Double agent (or "Shtula", in Hebrew שתולה) is an five-part Israeli documentary series. The series was produced by the head of the Arab affairs desk at the Israeli Channel 13, Zvi Yehezkeli. Yehezkali in collaboration with the organization "Ad Kan" reveals authentic documentation about what goes on behind the scenes of the human rights organizations operating in the Palestinian Authority, and shows how their war of consciousness against Israel is conducted.

The series introduces R (pseudonym), a 32-year-old pro-Palestinian Swedish girl who came to Israel as a tourist to study architecture, and during her stay in Israel she meets a man from the  Eli settlement who explains to her the Israeli angle to the Israeli-Palestinian conflict.

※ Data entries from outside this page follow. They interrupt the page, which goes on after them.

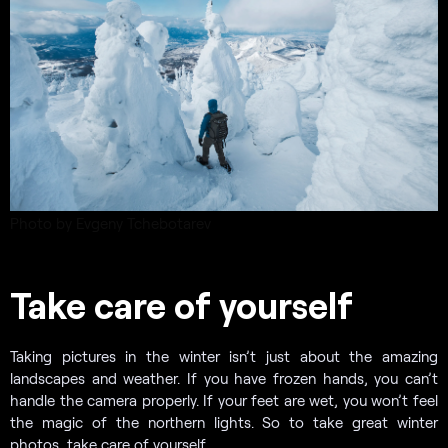
Photo by Evgeny Tchebotarev
Take care of yourself
Taking pictures in the winter isn’t just about the amazing
landscapes and weather. If you have frozen hands, you can’t
handle the camera properly. If your feet are wet, you won’t feel
the magic of the northern lights. So to take great winter
photos, take care of yourself.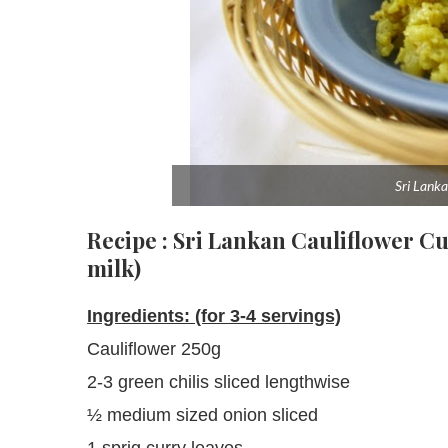
Sri Lanka
Recipe : Sri Lankan Cauliflower C
milk)
Ingredients: (for 3-4 servings)
Cauliflower 250g
2-3 green chilis sliced lengthwise
½ medium sized onion sliced
1 sprig curry leaves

The Swedish girl stirs within the Palestinian organizations and actually becomes an intelligence agent. After a year, she meets with members of the terrorist organization Hamas. Hamas officials reveal to her the fundraising mechanism, and the connection between the Muslim Brotherhood and the Hamas headquarters in Europe and human rights organizations, which indicates that human rights organizations such as BDS are operated by Hamas personnel.

R was operated by the "Ad Kan" organization in the five years preceding the production of the series.

The documentation on which the series is built includes 3000 hours of photography.